Exercise data below:
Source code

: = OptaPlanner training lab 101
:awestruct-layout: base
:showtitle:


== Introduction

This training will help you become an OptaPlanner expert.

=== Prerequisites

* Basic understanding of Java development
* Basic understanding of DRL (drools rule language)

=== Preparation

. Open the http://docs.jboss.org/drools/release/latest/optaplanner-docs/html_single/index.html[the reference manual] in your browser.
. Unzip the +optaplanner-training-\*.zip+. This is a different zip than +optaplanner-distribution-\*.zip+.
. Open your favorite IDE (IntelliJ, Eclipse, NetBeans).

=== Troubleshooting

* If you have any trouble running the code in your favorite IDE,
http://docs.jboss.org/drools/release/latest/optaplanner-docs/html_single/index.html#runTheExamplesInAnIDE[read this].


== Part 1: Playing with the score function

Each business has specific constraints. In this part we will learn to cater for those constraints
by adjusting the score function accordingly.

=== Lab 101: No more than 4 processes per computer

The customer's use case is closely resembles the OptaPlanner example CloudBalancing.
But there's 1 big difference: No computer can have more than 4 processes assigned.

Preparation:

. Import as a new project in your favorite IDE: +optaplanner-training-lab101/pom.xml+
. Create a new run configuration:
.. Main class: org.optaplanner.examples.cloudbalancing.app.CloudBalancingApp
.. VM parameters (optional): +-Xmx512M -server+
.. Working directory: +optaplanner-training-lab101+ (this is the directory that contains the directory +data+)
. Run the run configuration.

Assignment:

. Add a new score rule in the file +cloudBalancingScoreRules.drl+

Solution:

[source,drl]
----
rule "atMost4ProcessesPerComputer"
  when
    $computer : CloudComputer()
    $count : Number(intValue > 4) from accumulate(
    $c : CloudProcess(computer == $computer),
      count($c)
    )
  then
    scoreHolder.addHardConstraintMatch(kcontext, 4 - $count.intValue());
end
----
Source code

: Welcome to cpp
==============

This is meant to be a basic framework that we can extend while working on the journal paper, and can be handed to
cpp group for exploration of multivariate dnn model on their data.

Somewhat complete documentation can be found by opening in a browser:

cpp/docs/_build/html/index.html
End of Exercise data.
**The task:**
If a line of the entries holds the word "will", copy it out.

**Solution to the exercise:**
This training will help you become an OptaPlanner expert.
Each business has specific constraints. In this part we will learn to cater for those constraints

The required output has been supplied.